EXERCISE INSTRUCTIONS:
Every line of the entries below from the one containing "trener personalny wrocław" to the one containing "primátorku Humenného. OSTANETE ŠOKOVANÍ koho", both ends included, must be written out exactly. No other line belongs in the answer.

[Extracted page text data]
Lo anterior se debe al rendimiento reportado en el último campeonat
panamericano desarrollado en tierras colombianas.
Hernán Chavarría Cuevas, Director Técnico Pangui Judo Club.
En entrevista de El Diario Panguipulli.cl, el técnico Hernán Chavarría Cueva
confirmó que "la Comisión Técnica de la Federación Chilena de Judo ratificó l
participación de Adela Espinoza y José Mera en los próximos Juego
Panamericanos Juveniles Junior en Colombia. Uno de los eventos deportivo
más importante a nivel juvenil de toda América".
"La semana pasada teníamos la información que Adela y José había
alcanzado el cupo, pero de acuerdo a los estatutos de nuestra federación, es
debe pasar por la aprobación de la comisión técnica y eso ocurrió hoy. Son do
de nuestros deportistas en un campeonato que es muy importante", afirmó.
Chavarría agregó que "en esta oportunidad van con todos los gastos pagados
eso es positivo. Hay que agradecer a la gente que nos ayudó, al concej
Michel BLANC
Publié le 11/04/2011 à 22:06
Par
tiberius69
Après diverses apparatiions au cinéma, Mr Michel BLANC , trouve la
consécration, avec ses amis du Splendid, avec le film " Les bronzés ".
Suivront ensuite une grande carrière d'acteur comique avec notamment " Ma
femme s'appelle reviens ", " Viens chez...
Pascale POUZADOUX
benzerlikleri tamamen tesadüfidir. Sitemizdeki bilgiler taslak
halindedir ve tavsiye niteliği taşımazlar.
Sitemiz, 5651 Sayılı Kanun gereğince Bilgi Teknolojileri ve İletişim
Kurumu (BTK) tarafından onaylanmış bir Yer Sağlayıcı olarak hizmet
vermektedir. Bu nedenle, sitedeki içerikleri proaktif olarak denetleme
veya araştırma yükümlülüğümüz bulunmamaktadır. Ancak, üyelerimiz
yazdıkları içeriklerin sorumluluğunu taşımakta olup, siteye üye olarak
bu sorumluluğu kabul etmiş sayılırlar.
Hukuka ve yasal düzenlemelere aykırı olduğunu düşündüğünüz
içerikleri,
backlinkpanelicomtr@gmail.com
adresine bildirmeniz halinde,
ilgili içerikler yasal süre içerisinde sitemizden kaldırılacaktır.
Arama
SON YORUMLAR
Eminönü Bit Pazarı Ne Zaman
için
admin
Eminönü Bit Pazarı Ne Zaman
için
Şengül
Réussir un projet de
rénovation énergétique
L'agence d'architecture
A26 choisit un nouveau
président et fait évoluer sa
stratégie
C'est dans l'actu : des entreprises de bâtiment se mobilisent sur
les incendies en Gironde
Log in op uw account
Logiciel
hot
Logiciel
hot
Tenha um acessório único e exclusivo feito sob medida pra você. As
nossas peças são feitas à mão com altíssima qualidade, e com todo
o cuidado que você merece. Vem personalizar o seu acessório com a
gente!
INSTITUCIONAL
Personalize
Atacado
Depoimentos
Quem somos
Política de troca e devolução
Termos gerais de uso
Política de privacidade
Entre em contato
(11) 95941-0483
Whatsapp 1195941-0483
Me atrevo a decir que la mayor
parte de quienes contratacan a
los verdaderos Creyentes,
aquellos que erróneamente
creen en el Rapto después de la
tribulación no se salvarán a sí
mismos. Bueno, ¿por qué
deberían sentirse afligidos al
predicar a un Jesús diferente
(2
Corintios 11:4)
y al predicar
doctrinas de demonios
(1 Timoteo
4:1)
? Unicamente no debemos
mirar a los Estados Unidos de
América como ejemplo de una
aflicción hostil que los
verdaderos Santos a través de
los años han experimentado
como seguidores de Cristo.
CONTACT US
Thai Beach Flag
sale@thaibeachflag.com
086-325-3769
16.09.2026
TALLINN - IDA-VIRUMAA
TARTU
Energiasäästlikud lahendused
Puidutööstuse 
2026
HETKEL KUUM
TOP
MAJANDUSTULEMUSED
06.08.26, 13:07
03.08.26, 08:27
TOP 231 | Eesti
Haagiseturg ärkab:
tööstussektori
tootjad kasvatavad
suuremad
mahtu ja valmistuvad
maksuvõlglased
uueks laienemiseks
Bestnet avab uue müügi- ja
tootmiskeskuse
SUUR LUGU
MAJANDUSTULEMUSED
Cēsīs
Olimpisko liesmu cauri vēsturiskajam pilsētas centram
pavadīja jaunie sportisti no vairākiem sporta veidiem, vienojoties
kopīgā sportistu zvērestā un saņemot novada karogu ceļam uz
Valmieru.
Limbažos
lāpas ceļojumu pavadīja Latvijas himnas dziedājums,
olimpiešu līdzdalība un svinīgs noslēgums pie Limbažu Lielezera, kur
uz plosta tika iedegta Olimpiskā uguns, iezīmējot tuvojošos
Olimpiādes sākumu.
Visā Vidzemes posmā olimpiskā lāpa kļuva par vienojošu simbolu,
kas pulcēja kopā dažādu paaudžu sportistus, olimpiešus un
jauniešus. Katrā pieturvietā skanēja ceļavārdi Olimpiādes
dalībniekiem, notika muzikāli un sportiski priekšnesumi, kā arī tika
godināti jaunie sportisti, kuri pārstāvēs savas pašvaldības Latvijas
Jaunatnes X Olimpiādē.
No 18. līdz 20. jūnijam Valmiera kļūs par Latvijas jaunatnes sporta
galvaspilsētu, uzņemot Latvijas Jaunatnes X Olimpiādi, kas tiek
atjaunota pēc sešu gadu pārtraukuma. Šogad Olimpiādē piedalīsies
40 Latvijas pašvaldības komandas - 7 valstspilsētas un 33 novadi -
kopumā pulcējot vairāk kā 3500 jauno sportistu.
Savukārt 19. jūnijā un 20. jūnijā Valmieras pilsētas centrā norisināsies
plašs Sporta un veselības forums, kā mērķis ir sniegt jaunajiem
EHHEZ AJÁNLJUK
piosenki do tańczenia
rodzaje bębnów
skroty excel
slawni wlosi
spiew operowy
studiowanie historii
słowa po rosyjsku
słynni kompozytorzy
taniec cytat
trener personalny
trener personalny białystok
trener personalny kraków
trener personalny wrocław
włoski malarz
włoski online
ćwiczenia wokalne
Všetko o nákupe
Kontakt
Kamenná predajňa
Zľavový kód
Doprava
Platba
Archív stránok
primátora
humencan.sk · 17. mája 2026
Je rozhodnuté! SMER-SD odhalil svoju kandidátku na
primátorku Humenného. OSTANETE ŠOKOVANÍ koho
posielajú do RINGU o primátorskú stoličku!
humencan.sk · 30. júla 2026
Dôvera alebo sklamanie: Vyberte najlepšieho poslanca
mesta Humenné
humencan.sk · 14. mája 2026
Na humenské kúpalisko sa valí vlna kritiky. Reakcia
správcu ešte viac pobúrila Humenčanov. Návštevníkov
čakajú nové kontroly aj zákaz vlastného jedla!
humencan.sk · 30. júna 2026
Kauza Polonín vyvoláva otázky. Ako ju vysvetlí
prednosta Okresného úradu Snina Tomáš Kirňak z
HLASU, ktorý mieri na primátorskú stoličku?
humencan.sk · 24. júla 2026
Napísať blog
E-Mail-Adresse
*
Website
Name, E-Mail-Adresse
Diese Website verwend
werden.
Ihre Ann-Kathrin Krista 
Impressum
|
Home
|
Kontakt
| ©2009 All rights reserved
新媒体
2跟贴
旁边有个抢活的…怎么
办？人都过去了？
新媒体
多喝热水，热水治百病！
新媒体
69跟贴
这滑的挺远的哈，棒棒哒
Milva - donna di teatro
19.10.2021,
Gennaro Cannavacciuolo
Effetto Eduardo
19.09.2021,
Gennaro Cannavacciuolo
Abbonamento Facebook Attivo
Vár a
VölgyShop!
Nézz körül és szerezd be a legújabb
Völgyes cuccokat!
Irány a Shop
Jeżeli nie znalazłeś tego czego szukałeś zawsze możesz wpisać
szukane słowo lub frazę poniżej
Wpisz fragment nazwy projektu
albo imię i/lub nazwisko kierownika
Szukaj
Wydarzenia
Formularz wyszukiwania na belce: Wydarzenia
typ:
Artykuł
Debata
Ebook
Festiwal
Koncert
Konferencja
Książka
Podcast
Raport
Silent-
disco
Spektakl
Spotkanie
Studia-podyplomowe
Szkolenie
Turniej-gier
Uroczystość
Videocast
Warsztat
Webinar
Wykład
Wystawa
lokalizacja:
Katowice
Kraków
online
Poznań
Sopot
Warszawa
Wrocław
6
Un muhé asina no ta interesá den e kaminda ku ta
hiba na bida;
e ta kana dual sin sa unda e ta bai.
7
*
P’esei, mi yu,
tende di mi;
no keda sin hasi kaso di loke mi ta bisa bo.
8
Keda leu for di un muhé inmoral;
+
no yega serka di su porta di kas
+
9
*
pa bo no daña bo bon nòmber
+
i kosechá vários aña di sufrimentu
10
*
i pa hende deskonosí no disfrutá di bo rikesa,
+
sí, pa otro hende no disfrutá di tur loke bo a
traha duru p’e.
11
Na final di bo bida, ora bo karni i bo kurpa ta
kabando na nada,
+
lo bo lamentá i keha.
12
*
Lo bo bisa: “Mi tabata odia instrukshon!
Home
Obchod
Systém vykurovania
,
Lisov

RESPONSE:
trener personalny wrocław
włoski malarz
włoski online
ćwiczenia wokalne
Všetko o nákupe
Kontakt
Kamenná predajňa
Zľavový kód
Doprava
Platba
Archív stránok
primátora
humencan.sk · 17. mája 2026
Je rozhodnuté! SMER-SD odhalil svoju kandidátku na
primátorku Humenného. OSTANETE ŠOKOVANÍ koho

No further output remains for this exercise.